19th Annual Mississippi Gulf Coast Billfish Classic: Done Good
19th Annual Mississippi Gulf Coast Billfish Classic: Done Good

BILOXI, Miss. – Two times is the now the charm. For the second year in a row, the top blue marlin in the Mississippi Gulf Coast Billfish Classic was captured by a lady angler. Eighteen-year-old Katie Gonsoulin of Houma, Louisiana, outlasted a 587.3-pound blue marlin after a fight lasting three hours and 40 minutes. Her proud father, Jon Gonsoulin, owner of Done Deal, had nothing but praise for his petite angler.

“My daughter did a great job on that fish,” Gonsoulin explained. “She never gave up. That fish died on us and the last hour she had to plane it to the surface. I’ve very proud of the way she stuck with it.” The marlin ate a live blackfin tuna “somewhere between Corpus and Miami,” Gonsoulin added with a laugh.

“It was an incredible feeling,” the petite teenager said at the scales after the weight was announced. “I’ve got a great crew and I never once thought about giving up.” Capt. Jason Buck is the skipper on the 70 Viking convertible.

Owner Dana Foster and his skilled team aboard Born2Run, a 63 Hatteras GT based in Pensacola, Florida, made a late charge only to fall just short. Foster and company brought in a blue marlin that tipped the scales at 575.0 pounds, good for second place in the marlin division. That fight lasted two hours and 10 minutes.


“The last half hour was tough,” Foster recalled. It was a beautiful fish.” Born2Run’s blue ate a live tuna and the boat was near the Neptune oil rig, 180 miles from Biloxi, when they started the run back. Capt. Myles Colley said he only had 150 gallons of diesel left when they made the weigh scales at the Point Cadet Marina after that long run.


Angler Scott McKnight of Baton Rouge, Louisiana, picked a prime time to catch his first blue marlin aboard You Never Know!, which was also live-baiting near the Neptune Rig.

“There was a lot of bait around, but the barracuda were eating us up,” Capt. Joey Birbeck recalled. “We were down to our last bait and when the fish ate, I thought it was a shark at first. But when it jumped I knew that was the one and it worked out good.” The 517.2-pound blue was the third largest marlin of the 2015 event. Crippler (496.5), Reel Fuelish (378.7), Cotton Patch (367.7) and Shameless (317.9) also weighed blue marlin on Saturday. In the Catch and Release Division, Caribe emerged triumphant with 1,800 points based on time, barely edging Mollie.

Don St.
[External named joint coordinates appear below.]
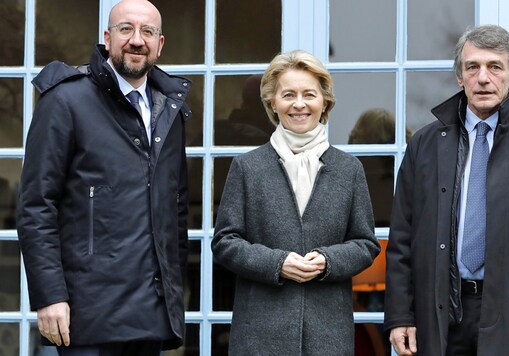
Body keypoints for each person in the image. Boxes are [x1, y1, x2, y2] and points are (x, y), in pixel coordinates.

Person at [385, 24, 509, 356]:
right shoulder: (425, 145)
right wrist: (401, 315)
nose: (483, 77)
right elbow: (402, 237)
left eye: (495, 66)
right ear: (460, 77)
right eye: (472, 67)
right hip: (441, 315)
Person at [17, 0, 191, 354]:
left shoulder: (170, 111)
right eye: (126, 29)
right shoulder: (65, 100)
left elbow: (177, 211)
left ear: (160, 43)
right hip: (87, 311)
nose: (136, 40)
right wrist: (49, 296)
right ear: (108, 38)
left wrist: (174, 294)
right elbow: (36, 206)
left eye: (148, 31)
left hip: (150, 312)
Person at [211, 49, 381, 355]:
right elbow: (225, 242)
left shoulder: (349, 169)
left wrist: (328, 261)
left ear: (324, 101)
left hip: (327, 334)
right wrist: (277, 264)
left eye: (309, 94)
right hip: (260, 334)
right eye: (288, 94)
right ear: (272, 103)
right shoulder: (247, 167)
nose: (299, 104)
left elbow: (365, 244)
Germaine on Rising Sons was the top tuna angler with his 161.6-pound yellowfin. In the close dolphin division, Lee M. Norris on Reel Fuelish was the top stick with his 39.6 gaffer. Stephen Chapman, fishing aboard A Work of Art, won the wahoo division with a 63.6-pound speedster.

The 2015 MGCBC concludes Sunday morning at the awards breakfast at the Golden Nugget Casino Resort, where more than $1.2 million in prize money will be handed out. The final optional cash awards distribution is still to be determined. But one thing is already certain—the big winner is the little lady aboard Done Deal who done good. Very good.